# T: Transient Conduction - A "Lumped" Approach

 Consider a "hot" piece of iron that we throw into a "cold" oil bath. Our problem is greatly simplified if we assume that the internal resistance is low (relative to what?!).

What will be true in this case?

• the temperature is constant (in time) at the boundaries
• the temperature within the solid is spatially uniform
• the flux out of the solid is constant (in time)
• there is no flux out of the solid

So, what we are doing here is making an assumption that makes the problem easier, because the full problem (where the temperature varies in both space and time) is too hard (don't worry, we will do the hard version too!).

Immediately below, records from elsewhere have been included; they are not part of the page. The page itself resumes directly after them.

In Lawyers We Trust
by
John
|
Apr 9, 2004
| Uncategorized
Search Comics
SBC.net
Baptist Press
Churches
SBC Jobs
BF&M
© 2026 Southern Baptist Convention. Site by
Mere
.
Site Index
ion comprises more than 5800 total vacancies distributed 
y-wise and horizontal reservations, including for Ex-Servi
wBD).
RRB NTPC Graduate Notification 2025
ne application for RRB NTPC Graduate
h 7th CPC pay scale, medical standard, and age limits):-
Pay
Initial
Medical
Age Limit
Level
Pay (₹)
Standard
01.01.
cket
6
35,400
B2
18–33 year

First, we need to figure out what our governing equation is...

 rate of change of heat in the material = net rate of heat flow into the material

or in equation form

$\displaystyle{\frac{d(\rho cVT)}{dt} = \rho cV\frac{dT}{dt} = -hA(T-T_{\infty})}$

We started looking at this problem by making the assumption that internal resistance is negligible. We will now look at the question of: how do we validate this assumption? and: what are the other cases that may present themselves if this isn't true?

Early in the course, we spent a lot of time considering thermal resistances. What do we mean by internal resistance in this case?!

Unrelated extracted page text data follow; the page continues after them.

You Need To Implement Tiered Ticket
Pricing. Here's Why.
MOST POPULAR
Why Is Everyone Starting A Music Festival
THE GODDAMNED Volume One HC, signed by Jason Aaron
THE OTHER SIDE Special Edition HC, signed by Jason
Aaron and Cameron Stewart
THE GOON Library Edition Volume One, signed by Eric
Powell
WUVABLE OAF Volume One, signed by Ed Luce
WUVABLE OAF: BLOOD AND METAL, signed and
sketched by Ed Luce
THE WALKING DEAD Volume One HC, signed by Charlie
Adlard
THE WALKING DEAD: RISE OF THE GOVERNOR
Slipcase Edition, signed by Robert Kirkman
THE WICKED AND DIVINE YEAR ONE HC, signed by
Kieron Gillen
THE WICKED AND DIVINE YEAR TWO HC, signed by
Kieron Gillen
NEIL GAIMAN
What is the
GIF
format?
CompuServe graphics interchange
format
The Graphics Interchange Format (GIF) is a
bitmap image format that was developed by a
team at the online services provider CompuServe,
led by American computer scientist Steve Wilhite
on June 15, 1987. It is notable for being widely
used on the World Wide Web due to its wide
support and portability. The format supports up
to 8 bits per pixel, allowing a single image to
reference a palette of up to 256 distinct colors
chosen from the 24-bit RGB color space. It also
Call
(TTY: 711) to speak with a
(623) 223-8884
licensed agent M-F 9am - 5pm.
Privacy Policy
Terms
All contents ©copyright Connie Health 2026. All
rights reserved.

Conduction, of course! And what is the resistance due to conduction?

$\displaystyle{R_{cond} = R_{internal} = \frac{L}{kA}}$

##### NOTE:

It is important to note, that we need to be careful hear in our choice of L. A good rule of thumb is that L should be the ratio of V/A.

So,

$\displaystyle{R_{internal} = \frac{V/A}{kA} = \frac{L}{kA}}$

In contrast to internal resistance, what other resistance is important?

External. And in this case, what is the external resistance?

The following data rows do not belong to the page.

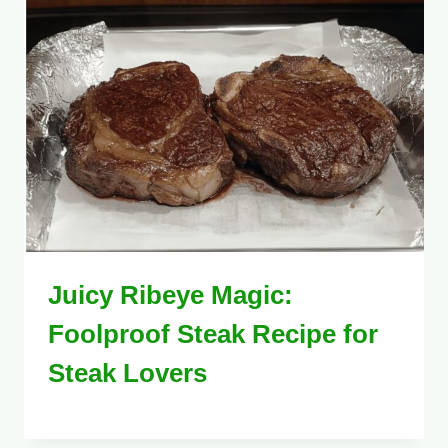
Juicy Ribeye Magic:
Foolproof Steak Recipe for
Steak Lovers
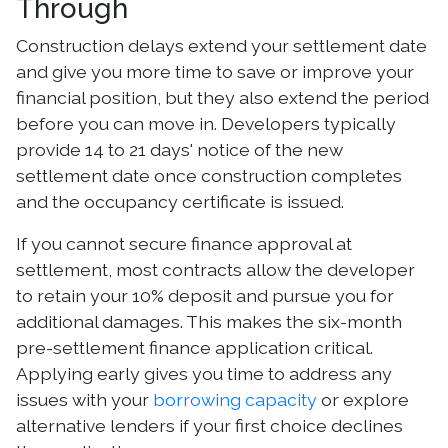
Through
Construction delays extend your settlement date
and give you more time to save or improve your
financial position, but they also extend the period
before you can move in. Developers typically
provide 14 to 21 days' notice of the new
settlement date once construction completes
and the occupancy certificate is issued.
If you cannot secure finance approval at
settlement, most contracts allow the developer
to retain your 10% deposit and pursue you for
additional damages. This makes the six-month
pre-settlement finance application critical.
Applying early gives you time to address any
issues with your
borrowing capacity
or explore
alternative lenders if your first choice declines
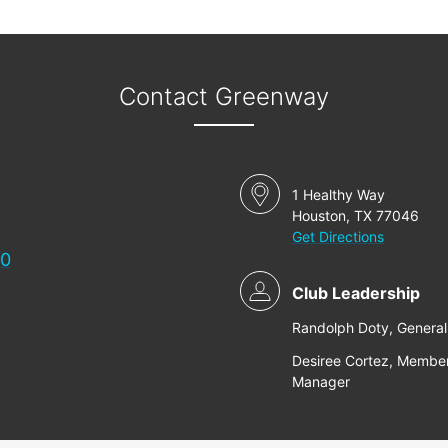
Contact Greenway
1 Healthy Way
Houston, TX 77046
Get Directions
00
Club Leadership
Randolph Doty, Genera
Desiree Cortez, Membe
Manager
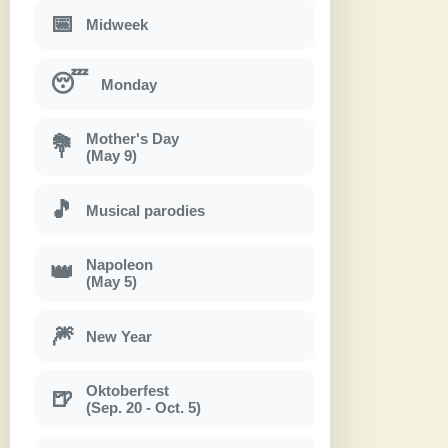
📅
Midweek
😴
Monday
Mother's Day
💐
(May 9)
🎵
Musical parodies
Napoleon
👑
(May 5)
🎆
New Year
Oktoberfest
🍺
(Sep. 20 - Oct. 5)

Convection, of course! And what is the resistance due to convection?

$\displaystyle{R_{conv} = R_{external} = \frac{1}{hA}}$

Finally, how do we determine the importance of the internal resistance? By comparing it to the external resistance! This yields a new dimensionless quantity, the Biot (Bi) number.

$\displaystyle{Bi = \frac{R_{internal}}{R_{external}} = \frac{\frac{V/A}{kA}}{\frac{1}{hA}} = \frac{Vh/A}{k} = \frac{hL}{k}}$

For internal resistance to be negligible what does the Bi have to be like? How small?

A good rule of thumb is that for Bi<0.1, most geometries yield a full solution where the center-line temperature is less than 5% different from the surface temperature (in other words a "lumped" solution would be pretty good). Before we move on to looking at $\displaystyle{Bi /ge 0.1}$, how would this problem change is we had radiation occurring?

If we had radiation, we would first have to recalculate our Bi. Since radiation is also an external resistance, and it is in parallel with the convection, we would modify our external resistance to be

$\displaystyle{\frac{1}{R_{external}} = \frac{1}{\frac{1}{ha}}+\frac{1}{\frac{1}{h_rA}} = (h+h_r)A}$

or

$\displaystyle{R_{external} = \frac{1}{(h+h_r)A}}$

so our Bi is

$\displaystyle{Bi = \frac{(h+h_r)L}{k}}$

If we find that this Bi is sufficiently small, we then need to modify our governing equation. If the temperature difference is sufficiently small (so that our hr approximation works), we get

$\displaystyle{\rho cV\frac{dT}{dt} = -(h+h_r)A(T-T_\infty)}$

If, however, the temperature difference is large (so hr is not valid), we get something similar to

$\displaystyle{\rho cV\frac{dT}{dt} = -hA(T-T_\infty)-F\epsilon \sigma A(T^4-T_\infty^4)}$

which we cannot solve analytically (we need to use a numerical solution). (Note: it is also somewhat questionable to use hr in our Bi in this case).

##### OUTCOME:

Explain the utility of the Biot number